§ **Direction**
Copy every line of the material below, replacing "background" with "shading" and keeping everything else the same. Leave the pictures out of your answer.

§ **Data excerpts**
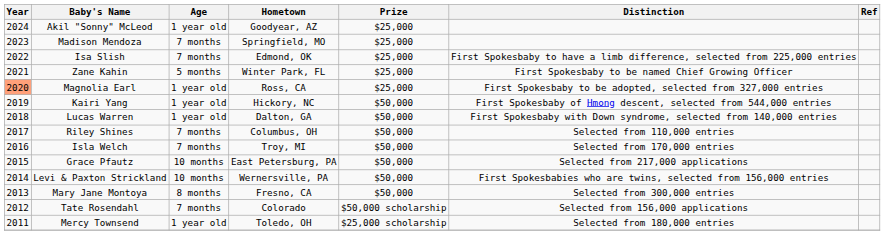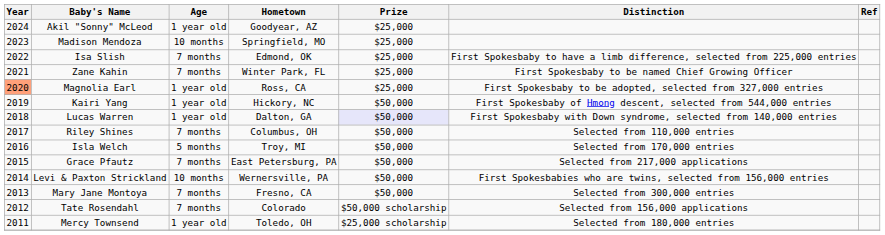Madison Mendoza | Age: 7 months -> 10 months
Zane Kahin | Age: 5 months -> 7 months
Lucas Warren | Prize: no background -> lavender background
Isla Welch | Age: 7 months -> 5 months
Grace Pfautz | Age: 10 months -> 7 months
Mary Jane Montoya | Age: 8 months -> 7 months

§ **Written answer**
Madison Mendoza | Age: 7 months -> 10 months
Zane Kahin | Age: 5 months -> 7 months
Lucas Warren | Prize: no shading -> lavender shading
Isla Welch | Age: 7 months -> 5 months
Grace Pfautz | Age: 10 months -> 7 months
Mary Jane Montoya | Age: 8 months -> 7 months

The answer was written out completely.